For the video analysis, I’m going to focus on routines that Manchester United employed in those five matches against Villareal, Atalanta and Young Boys. Now we have seen how the near post isn’t utilised successfuly and we have seen that shots from second balls lead to chances, but in the examples below I’m going to look at the routines that made sure there were direct shots from a corner kick.
In the video above you Manchester United against Atalanta in the Champions League. The ball is taking from the right by a right-footed player, meaning the ball will swing out from goal towards the penalty spot. Atalanta employs two lines of zonal marking, with a three-player zonal structure in the six-yard box.
We see three players outside the box tasked with dealing with second balls and preparing the first line of rest defence, but as we have seen in the sections above, they also prepare to shoot from the second phase of this attacking corner. There are five players in the penalty area who are Manchester United and four of them (Cavani, Ronaldo, Pogba and Lindelöf) are allowed to roam freely, only Maguire is man-marked in this corner.
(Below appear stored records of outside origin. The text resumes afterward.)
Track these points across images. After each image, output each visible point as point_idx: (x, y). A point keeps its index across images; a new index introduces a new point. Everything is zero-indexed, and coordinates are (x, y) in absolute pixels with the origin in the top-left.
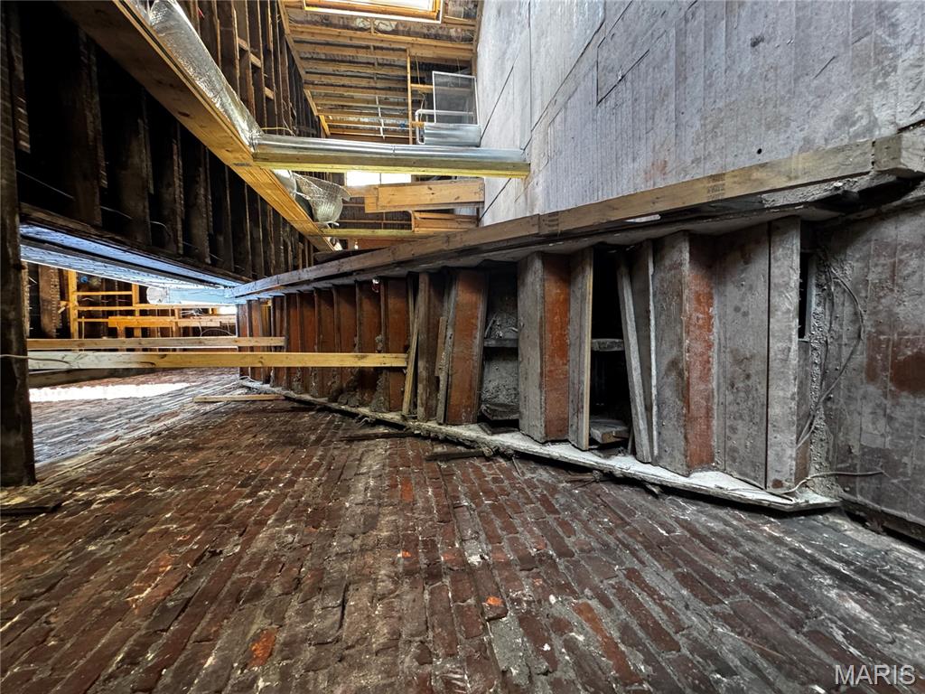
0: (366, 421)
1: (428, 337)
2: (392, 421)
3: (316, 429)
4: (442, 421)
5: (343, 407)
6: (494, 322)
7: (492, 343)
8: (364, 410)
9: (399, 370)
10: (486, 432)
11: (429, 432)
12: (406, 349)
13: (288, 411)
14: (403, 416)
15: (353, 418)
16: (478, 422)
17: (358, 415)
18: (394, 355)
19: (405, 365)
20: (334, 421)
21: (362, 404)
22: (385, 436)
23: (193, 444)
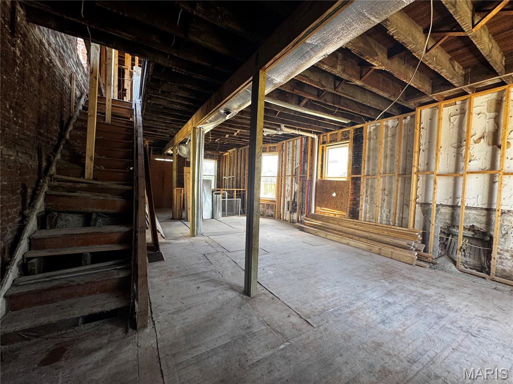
0: (51, 157)
1: (100, 189)
2: (50, 169)
3: (47, 132)
4: (48, 193)
5: (62, 146)
6: (106, 218)
7: (94, 216)
8: (59, 156)
9: (83, 175)
10: (39, 214)
11: (42, 186)
12: (95, 179)
13: (61, 118)
14: (53, 175)
15: (53, 150)
16: (45, 211)
17: (56, 153)
18: (92, 174)
19: (86, 178)
20: (52, 141)
21: (62, 156)
22: (40, 166)
23: (43, 78)
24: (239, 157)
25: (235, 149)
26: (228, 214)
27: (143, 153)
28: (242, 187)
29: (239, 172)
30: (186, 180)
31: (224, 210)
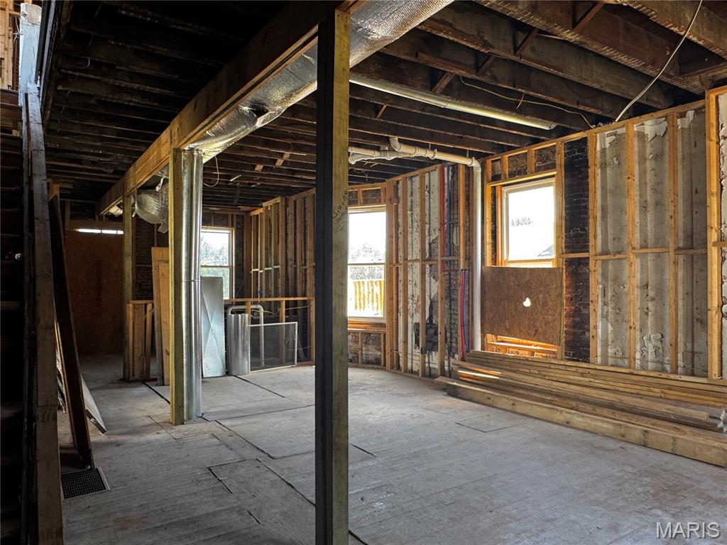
24: (290, 217)
25: (278, 200)
26: (265, 363)
27: (47, 217)
28: (299, 291)
29: (290, 255)
30: (158, 281)
31: (255, 353)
As soon as the ball is kicked we see movement from those five players. Where Cavani moves out towards the corner, Pogba inverts into the six-yard box and together with Ronaldo forms a unit that will move towards the goalkeeper zone and near post zone. Lindelöf also moves towards the near post zone. Maguire needs to lose his marker, which he does, and then assumes the position from the penalty spot towards the six-yard box. He manages to get a header because of the movement of other players, the vulnerability of runners against a zonal marking defence and the delivery of the corner.
In the video above you Manchester United against Villarreal in the Champions League. The ball is taking from the left by a left-footed player, meaning the ball will swing out from goal towards the penalty spot. Villarreal employs a two player zonal structure with one man-marker – the one marking Lindelöf here.
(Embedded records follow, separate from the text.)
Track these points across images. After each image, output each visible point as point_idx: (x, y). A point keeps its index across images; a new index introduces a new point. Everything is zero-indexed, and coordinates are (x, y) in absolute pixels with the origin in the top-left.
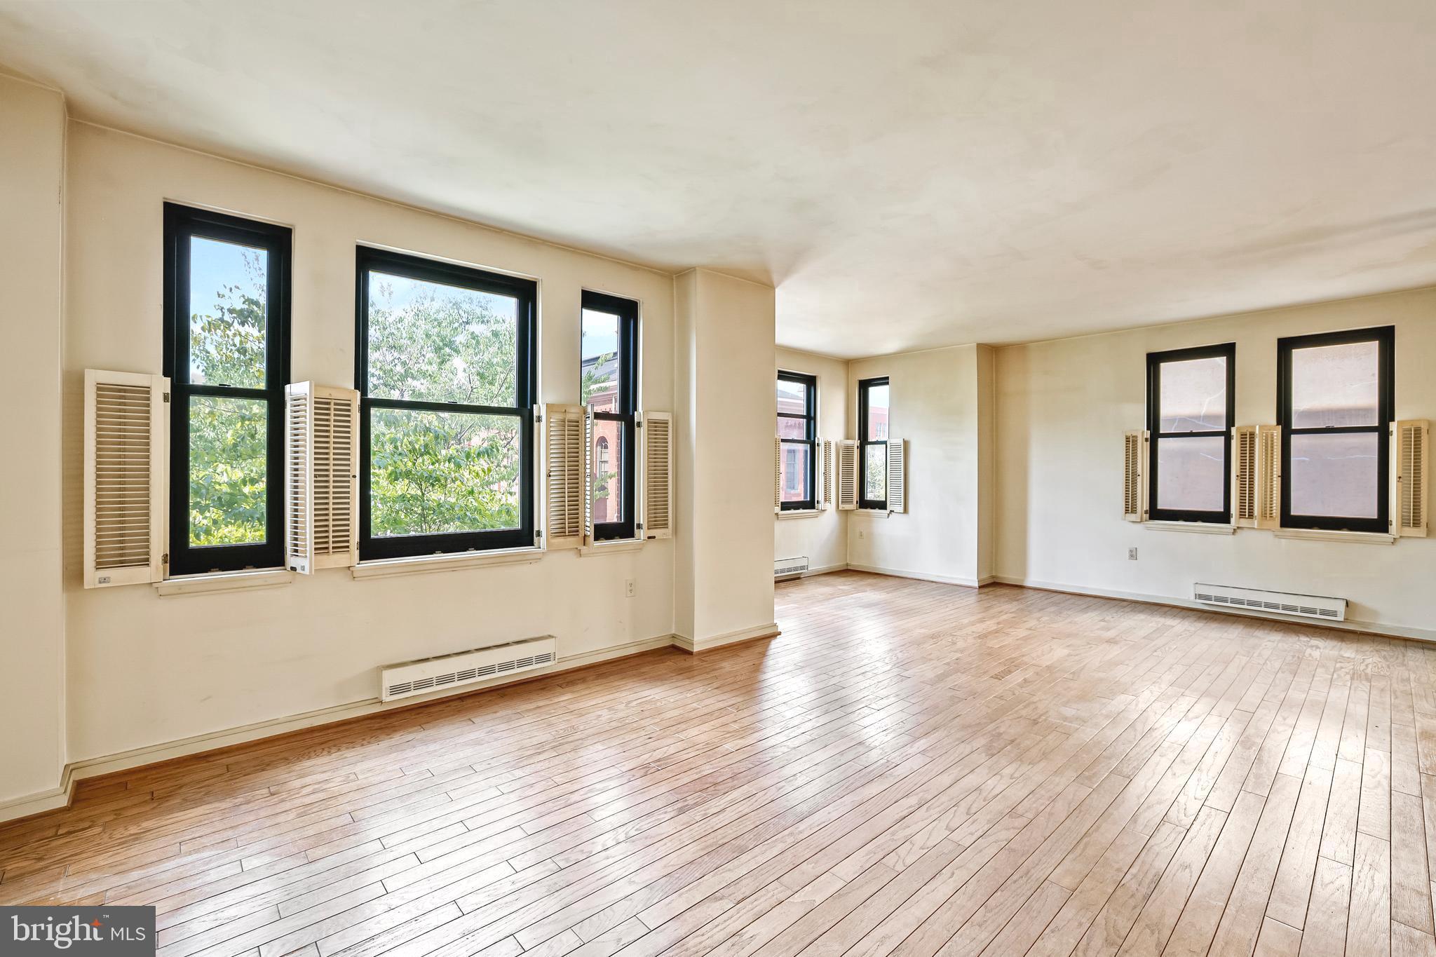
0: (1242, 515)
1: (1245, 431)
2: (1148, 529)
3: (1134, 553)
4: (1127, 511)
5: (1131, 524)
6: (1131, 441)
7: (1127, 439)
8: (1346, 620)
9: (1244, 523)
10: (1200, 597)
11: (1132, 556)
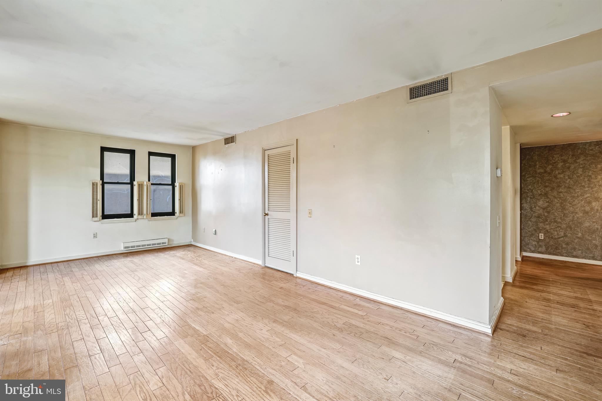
0: (139, 214)
1: (140, 183)
2: (102, 223)
3: (96, 235)
4: (93, 217)
5: (93, 222)
6: (94, 185)
7: (93, 184)
8: (168, 245)
9: (140, 217)
10: (126, 247)
11: (94, 237)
We see three players outside the box tasked with dealing with second balls and preparing the first line of rest defence, but as we have seen in the sections above, they also prepare to shoot from the second phase of this attacking corner. We actually see five players in the penalty area again, but they have set up differently. One player is pinned against the six-yard box, while a unit of four makes runs towards that six-yard box. That unit of four consists of Pogba, Ronaldo, McTominay and Varane.
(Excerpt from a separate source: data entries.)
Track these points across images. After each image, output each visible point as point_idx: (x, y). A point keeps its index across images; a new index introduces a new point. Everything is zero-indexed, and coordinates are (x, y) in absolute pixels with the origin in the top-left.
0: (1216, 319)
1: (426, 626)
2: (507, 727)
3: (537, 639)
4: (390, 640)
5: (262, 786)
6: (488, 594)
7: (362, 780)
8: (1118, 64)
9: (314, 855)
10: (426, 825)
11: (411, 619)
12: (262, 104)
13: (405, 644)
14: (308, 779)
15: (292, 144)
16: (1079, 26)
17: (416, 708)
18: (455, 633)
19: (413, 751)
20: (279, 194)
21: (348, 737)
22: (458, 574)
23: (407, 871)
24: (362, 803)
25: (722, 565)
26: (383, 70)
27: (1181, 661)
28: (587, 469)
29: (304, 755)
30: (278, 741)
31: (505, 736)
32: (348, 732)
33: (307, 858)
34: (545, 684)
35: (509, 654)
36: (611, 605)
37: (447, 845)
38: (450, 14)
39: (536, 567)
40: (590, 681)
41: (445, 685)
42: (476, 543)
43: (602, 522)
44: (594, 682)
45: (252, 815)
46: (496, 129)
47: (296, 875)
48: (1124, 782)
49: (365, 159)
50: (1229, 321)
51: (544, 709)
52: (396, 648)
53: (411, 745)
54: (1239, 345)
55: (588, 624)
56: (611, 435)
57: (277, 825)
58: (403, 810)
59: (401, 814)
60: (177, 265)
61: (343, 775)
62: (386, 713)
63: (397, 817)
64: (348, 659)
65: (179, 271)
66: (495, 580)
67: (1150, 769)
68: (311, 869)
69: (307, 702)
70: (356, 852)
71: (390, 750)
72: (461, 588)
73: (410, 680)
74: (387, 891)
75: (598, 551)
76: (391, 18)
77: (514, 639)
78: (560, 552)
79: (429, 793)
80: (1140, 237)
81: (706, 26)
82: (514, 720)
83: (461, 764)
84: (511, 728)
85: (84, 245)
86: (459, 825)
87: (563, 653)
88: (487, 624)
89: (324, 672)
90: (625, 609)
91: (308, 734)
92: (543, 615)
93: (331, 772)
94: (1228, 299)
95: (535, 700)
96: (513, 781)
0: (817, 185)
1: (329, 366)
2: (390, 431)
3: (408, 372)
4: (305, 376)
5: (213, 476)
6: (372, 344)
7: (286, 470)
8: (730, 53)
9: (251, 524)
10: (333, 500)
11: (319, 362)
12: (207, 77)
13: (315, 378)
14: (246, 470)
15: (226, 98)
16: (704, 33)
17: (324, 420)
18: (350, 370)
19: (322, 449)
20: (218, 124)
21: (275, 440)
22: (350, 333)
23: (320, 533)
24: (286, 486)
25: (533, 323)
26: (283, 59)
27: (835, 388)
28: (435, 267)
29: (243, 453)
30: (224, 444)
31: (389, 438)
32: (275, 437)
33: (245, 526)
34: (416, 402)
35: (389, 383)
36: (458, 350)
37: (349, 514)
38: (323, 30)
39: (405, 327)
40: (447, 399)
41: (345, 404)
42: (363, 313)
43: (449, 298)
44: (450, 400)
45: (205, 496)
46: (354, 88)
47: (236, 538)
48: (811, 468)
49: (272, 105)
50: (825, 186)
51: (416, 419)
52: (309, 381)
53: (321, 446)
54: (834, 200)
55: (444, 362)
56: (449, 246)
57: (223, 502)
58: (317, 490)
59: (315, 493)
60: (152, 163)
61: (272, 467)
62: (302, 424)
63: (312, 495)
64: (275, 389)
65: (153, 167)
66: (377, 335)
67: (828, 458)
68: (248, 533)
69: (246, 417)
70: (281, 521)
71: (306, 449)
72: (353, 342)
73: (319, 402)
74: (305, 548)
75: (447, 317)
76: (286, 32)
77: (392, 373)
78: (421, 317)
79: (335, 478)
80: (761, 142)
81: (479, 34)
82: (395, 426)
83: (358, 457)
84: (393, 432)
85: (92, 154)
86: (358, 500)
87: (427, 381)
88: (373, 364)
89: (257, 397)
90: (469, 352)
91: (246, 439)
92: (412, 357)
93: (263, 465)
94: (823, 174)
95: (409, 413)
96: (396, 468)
As soon as the ball is kicked we see that 1-4 formation change into a 1-1-3 formation with the rush of Ronaldo being significant in this one. While he accelerates, the three attacking runners still move forward. In the end Ronaldo’s ability to rise above the defenders gives him a chance to convert the header into a goal, but his attempt is too high. Instrumental to Ronaldo’s run is McTominay’s block in the beginning of the routine, wihch gives hum space to run and attack the vulnerability of the zonal marking of Villarreal.
It’s hard to draw conclusions from a small sample (just 20 corners) and a competition which is so different from a domestic league, but the importance of instant impact is high in the Champions League. In terms of first contacts Manchester United didn’t create much, as you can have seen from the first contacts lost in the near post zone. In terms of second contacts/balls, Manchester United do anticipate well and almost every time win the second ball after a corner – which means they can shoot or build an attack from that possession of the ball.
The quality of chances however and converting them is something to discuss later on in the season, where a bigger sample can be researched and seen if they make the right choices in finishing, but for the Champions League – Manchester United need to work on their direct impact from attacking corners.